EMPRÉSTIMOS VOLUNTÁRIOS OU ESTELIONATO SENTIMENTAL?

Como é cediço, um dos grandes segredos para a consolidação de um relacionamento duradouro e estável é o auxílio mútuo entre as partes. Esse, que constituiu um dever no âmbito do casamento, conforme dispõe o artigo 1.566 do Código Civil, também vem sendo cada vez mais praticado nas relações que estão se iniciando, tais como entre casais de namorados, que optam por se ajudarem, tanto psicologicamente, quanto financeiramente, buscando a manutenção do seu relacionamento e o progresso de vida em comum.

Inexiste, a priori, a possibilidade de se pleitear a restituição de valores eventualmente desembolsados no âmbito da relação amorosa firmada, por caracterizar-se como despesa assumida de forma espontânea, com caráter de liberalidade, buscando quem sabe a evolução do relacionamento do casal.

Assim, considerando que a legislação civilista brasileira exige para que haja a possibilidade de indenização, que o fato praticado pela parte seja considerado “ato ilícito”, ou seja, contrário ao ordenamento jurídico, e no caso, o auxílio financeiro prestado entre os casais, como acima trazido, é realizado de forma voluntária e espontânea, inexiste qualquer ato ilícito praticado, estando afastada, pois, a hipótese de qualquer restituição ou indenização de eventuais quantias dispendidas.

Ocorre que, embora o ordenamento jurídico não preveja expressamente a possibilidade de restituição de valores desembolsados no âmbito do auxílio mútuo, o judiciário vem coibindo práticas abusivas que deverão ser apuradas caso a caso.

            Sobre essa questão foi amplamente noticiada nos meios jurídicos a ação de indenização proposta perante a 7ª Vara Cível de Brasília-DF, processo nº 2013.01.1.046795-0, em que a Autora alega que manteve relacionamento amoroso com o Réu e que durante todo o período em que permaneceram juntos teria desembolsado valores para despesas pessoais dele, além de ter sido compelida a realizar empréstimos para pagamentos de dívidas, que atingiram o montante de R$101.537,71 (cento e um mil reais e quinhentos e trinta e sete reais e setenta e um centavos).
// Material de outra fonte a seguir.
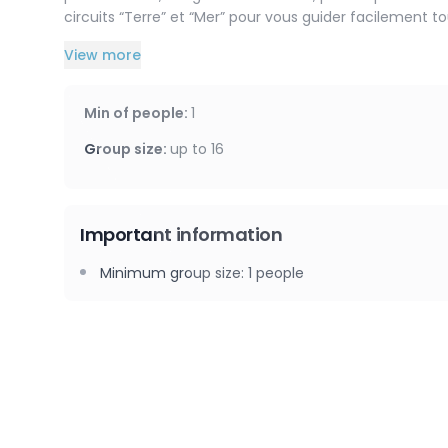
circuits “Terre” et “Mer” pour vous guider facilement to
l’improvisation.
View more
Une parenthèse authentique, entre originalité, patrimoi
Min of people
:
1
Group size
:
up to
16
Important information
Minimum group size
:
1
people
Assim, o juiz do caso entendeu que, da análise dos documentos juntados, a Autora, em que pese ter desembolsado os valores ao Réu no âmbito do auxílio mútuo, decorrentes do relacionamento amoroso firmado, valores que em tese não seriam passíveis de qualquer restituição, teria gerado na Autora uma expectativa legítima de que quando atingisse uma estabilidade financeira, restituiria os valores a ele entregues no curso da relação, fato não observado e que constituiu ato ilícito ensejando a possibilidade de ressarcimento à Autora dos valores desembolsados.

Pontuou que “embora a aceitação de ajuda financeira no curso do relacionamento amoroso não possa ser considerada como conduta ilícita, certo é que o abuso desse direito, mediante o desrespeito dos deveres que decorrem da boa-fé objetiva (dentre os quais a lealdade, decorrente da criação por parte do réu da legítima expectativa de que compensaria a autora dos valores por ela despendidos, quando da sua estabilização financeira), traduz-se em ilicitude, emergindo daí o dever de indenizar.”.

Sendo assim, a ação foi julgada parcialmente procedente para condenar o Réu ao pagamento dos danos materiais suportados no curso do relacionamento, entendendo pela improcedência do pedido de danos morais, por constituir o término de um relacionamento amoroso mero dissabor comum a vida cotidiana, sentença que foi mantida pela 5ª Turma Cível do Tribunal de Justiça do Distrito Federal (Apelação nº 20130110467950).

            Desse modo, é importante frisar que o auxílio financeiro prestado no âmbito do auxílio mútuo não é indenizável, por de fato caracterizar-se como despesa de caráter espontâneo, contudo, no caso em tela, o cerne da questão para procedência dos pedidos da Autora foi o fato de que o Réu não agiu com o dever de boa-fé e a conduta que lhe era esperada, se valendo da vulnerabilidade da namorada querendo lhe auxiliar no relacionamento, induzindo ela a acreditar que receberia o dinheiro emprestado no futuro, para auferir vantagem econômica, ou seja, houve um abuso por parte do Réu, passível de indenização pelo judiciário.

(TJDF, processo nº 2013.01.1.046795-0).